Last week, we looked at how Zero (Perceived) Cost can wreak havoc on standard economic theory (briefly summarized as "What do I get?" vs. "What do I give up?" Continuing in that vein ...
Upside-Downside
When it comes to life's choices, we generally tend to weigh the pros and cons (whether objectively or subjectively, whether real or perceived). But when we are faced with the notion of getting something for nothing, something in our brains goes haywire and we will readily accept the offered item.
We also tend to think of it as more valuable than it really is, because we get it for free.
Like Jack Handey said in the old "Saturday Night Live" skit "Deep Thoughts":
"If you ever fall off the Sears Tower, just go real limp, because maybe you'll look like a dummy and people will try to catch you because, hey -- free dummy."

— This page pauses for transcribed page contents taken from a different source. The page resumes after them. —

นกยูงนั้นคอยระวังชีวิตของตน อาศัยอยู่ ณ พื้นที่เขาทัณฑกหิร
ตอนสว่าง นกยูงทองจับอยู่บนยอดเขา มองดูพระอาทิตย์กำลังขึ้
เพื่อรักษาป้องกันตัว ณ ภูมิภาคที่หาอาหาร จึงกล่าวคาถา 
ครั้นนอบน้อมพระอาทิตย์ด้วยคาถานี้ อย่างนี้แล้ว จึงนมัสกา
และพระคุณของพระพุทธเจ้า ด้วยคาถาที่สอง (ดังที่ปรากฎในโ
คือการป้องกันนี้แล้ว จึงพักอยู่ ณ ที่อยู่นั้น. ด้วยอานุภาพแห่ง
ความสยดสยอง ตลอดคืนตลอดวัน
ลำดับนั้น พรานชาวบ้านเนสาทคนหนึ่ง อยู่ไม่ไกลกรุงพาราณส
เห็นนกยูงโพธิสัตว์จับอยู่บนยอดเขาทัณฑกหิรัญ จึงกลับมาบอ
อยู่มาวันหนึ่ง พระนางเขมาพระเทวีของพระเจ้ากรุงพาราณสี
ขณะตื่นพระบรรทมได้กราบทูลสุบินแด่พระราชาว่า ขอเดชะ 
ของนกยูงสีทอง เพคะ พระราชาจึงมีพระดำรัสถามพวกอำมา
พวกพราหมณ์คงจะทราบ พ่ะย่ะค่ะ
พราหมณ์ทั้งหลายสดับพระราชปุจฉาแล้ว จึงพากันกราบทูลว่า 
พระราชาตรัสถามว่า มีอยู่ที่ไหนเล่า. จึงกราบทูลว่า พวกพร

Why is this? Why does the idea of getting something free so entice us?
The Most-Sought-After Discount: 100%
I think part of the reason is because there is no consequence to accepting a free item -- no chance of making a bad decision, no risk of loss.
And we humans are afraid of loss. In fact, we run from it. Some sense of stability, of security, of
predictability is what we seek. We labor to tame the gods.
A real-world example: Amazon.com (
AMZN) came up with this reduced shipping deal in France where, if you bought 125 francs (about $25) worth of stuff, you could get is shipped to you for one franc (about 20 cents). This, however, did not significantly increase online sales.
Then they changed the policy to conform with most of the rest of their worldwide customers: Spend 125 francs and get FREE shipping. Sales skyrocketed.